Le premier de Weck, branche d’Onnens, est Charles-François-Xavier, décédé en 1796. Celui-ci, avant de devenir bailli d’Estavayer-le-Lac de 1784 à 1789, était officier au service de la France. Son fils Louis (1794-1882) hérita, entre autres, des vastes propriétés d’Onnens, le château où il résidait et le grand domaine qui comprenait aussi la Fin Davaud. Louis de Weck était membre d’une famille très liée au parti conservateur. Il joua un  rôle important lors de la guerre du Sonderbund et au cours de la troisième insurrection conservatrice de Carrard contre le gouvernement radical en 1853. Au cours de sa formation militaire à Thoune, il avait comme camarade le futur empereur des Français Napoléon III. Son talent de peintre était connu. La famille de Weck - qui est souvent appelée ou se dit elle-même Weck, sans la particule - a profondément marqué la vie d’Onnens. Tant Louis que son fils Charles s’intéressaient de très près à la vie locale ; ils faisaient partie durant de longues périodes des conseils communal ou paroissial. Dans de nombreux cas, lorsqu’elle avait des problèmes pécuniaires, la commune avait recours à ses châtelains pour des emprunts. Charles de Weck (1837-1931) fut conseiller d’Etat de 1881 à 1906. Occupa ensuite le château durant la belle saison la famille de Marcel Von der Weid, conseiller d’Etat de 1914 à 1937 et décédé en 1948. Son beau-frère Pierre Aeby, qui fut professeur à l’Université, syndic de Fribourg, président du Conseil national en 1945, président du parti conservateur (PDC) suisse, passa aussi ses étés au château d’Onnens, avant de résider dans sa belle propriété du village voisin de Lovens. Il est décédé en 1957.

Le château d’en bas

Léon Genoud, dans son ouvrage de 1894 intitulé Géographie locale, appelle le château d’en haut le château Weck, et celui d’en bas château d’Affry. Ce dernier est actuellement la propriété de la famille de Charles Chatagny. Il s’agit d’une très belle «maison de campagne» destinée tout d’abord à des familles patriciennes.

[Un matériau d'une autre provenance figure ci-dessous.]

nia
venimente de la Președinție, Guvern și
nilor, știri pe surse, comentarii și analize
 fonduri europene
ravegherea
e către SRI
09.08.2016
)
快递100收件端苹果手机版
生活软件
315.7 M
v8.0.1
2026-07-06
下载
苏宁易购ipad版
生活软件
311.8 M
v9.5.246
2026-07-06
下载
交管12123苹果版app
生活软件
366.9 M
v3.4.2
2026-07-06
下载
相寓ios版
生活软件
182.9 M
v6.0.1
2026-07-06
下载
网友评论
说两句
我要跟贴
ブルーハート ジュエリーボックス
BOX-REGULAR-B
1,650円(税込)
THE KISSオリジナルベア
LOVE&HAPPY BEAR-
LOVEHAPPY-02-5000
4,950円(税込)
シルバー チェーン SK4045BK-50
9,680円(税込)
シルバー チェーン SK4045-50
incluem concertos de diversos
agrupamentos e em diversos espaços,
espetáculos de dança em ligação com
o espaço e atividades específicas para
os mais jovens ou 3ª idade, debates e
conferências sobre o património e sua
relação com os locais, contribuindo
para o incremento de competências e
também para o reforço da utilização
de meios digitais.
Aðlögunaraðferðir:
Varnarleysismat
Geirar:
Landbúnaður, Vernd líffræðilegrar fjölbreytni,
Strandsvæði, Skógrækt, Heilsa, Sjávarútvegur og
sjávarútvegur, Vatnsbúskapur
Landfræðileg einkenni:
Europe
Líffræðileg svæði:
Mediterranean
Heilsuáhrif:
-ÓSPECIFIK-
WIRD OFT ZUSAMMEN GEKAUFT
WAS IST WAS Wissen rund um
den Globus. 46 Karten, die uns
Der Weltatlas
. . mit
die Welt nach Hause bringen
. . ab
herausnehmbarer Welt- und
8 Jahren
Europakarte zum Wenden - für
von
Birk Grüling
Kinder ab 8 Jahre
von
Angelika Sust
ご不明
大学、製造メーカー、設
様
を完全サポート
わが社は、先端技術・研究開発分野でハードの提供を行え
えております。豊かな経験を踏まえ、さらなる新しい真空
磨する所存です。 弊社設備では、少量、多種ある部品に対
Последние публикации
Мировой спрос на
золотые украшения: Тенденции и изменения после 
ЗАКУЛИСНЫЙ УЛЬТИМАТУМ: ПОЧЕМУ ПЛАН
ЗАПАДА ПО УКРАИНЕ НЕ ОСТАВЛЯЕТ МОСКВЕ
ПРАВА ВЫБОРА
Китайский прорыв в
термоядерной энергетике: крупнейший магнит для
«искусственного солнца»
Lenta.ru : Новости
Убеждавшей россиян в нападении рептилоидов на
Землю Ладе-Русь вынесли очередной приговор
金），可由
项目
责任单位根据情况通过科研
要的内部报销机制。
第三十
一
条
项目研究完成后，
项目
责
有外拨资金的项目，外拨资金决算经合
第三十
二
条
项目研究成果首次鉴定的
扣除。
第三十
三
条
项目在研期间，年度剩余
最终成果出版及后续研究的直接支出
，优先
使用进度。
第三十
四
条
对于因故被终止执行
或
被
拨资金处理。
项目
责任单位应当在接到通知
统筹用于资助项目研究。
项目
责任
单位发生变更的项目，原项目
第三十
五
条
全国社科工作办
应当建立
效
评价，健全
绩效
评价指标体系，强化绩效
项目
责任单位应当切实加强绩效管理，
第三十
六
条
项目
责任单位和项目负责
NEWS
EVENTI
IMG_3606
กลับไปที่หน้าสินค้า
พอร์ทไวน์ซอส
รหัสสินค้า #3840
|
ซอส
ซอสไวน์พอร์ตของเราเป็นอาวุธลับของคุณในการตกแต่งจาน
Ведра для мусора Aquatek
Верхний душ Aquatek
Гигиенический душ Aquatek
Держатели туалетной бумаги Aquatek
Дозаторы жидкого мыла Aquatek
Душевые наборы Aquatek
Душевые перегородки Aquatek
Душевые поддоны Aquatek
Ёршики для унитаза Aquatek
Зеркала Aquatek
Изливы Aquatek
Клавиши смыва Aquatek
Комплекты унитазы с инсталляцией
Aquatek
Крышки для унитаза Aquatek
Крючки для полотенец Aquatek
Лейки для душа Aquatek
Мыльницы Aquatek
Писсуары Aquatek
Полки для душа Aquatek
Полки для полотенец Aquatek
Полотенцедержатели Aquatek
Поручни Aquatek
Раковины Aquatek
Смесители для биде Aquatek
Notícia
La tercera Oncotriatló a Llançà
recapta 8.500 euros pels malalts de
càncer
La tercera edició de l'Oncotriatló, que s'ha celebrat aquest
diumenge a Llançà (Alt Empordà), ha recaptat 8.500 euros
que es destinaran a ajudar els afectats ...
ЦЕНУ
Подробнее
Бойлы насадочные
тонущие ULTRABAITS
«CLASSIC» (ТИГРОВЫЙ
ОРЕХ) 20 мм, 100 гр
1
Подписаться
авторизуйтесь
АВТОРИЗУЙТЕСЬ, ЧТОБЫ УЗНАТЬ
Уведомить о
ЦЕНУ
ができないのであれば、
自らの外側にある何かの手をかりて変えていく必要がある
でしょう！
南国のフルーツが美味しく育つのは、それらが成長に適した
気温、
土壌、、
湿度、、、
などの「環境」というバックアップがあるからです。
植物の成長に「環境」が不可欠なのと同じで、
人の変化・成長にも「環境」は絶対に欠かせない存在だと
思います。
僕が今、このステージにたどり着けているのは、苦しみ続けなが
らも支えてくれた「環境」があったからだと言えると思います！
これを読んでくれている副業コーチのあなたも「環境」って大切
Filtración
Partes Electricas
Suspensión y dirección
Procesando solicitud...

A la fin du 18e siècle, on y trouve Joseph Nicolas Bruno de Maillard, ancien banneret de Fribourg et ancien bailli de Farvagny. Il est membre du Conseil des Soixante. Il s’agit des soixante familles patriciennes qui monopolisaient les fonctions publiques. Puis le château d’en bas passe aux de Féguely, probablement à François-Xavier, reçu bourgeois d’Onnens en 1793, et il est habité par une famille Gottofray. Le 2 mai 1811, il est acheté par Charles-Claude-Esprit de Rigot, marquis de Montjoux, et son épouse Françoise-Catherine-Sabine d’Agoult. Il s’agit de royalistes français réfugiés en Suisse au temps de la Révolution française, qui acquièrent également la Riedera. Les stèles funéraires, placées en leur mémoire dans l’ancienne église d’Onnens, ont été appliquées en 1911 sur une façade de la nouvelle église. En 1837, les héritiers du marquis de Montjoux vendent la propriété à Marie-Julie-Barbe d’Affry. Le curé d’Onnens Théodore Moullet, dans ses Notes retrouvées aux archives paroissiales, cite à plusieurs reprises divers dons de Mlle Julie d’Affry, de Fribourg, propriétaire à Onnens, enterrée à Fribourg en 1863. En 1865, cette maison de maître est achetée par Louis-François-Nicolas Von der Weid. En 1876, le fermier Lucien Guisolan, originaire de Noréaz, est acquéreur de la maison de maître et du domaine. Sa fille Eugénie épousera Isidore Chatagny, de Corserey, en 1896. C’est ainsi que le château d’en bas devint propriété des Chatagny, successivement d’Isidore, puis de Michel, et enfin de Charles.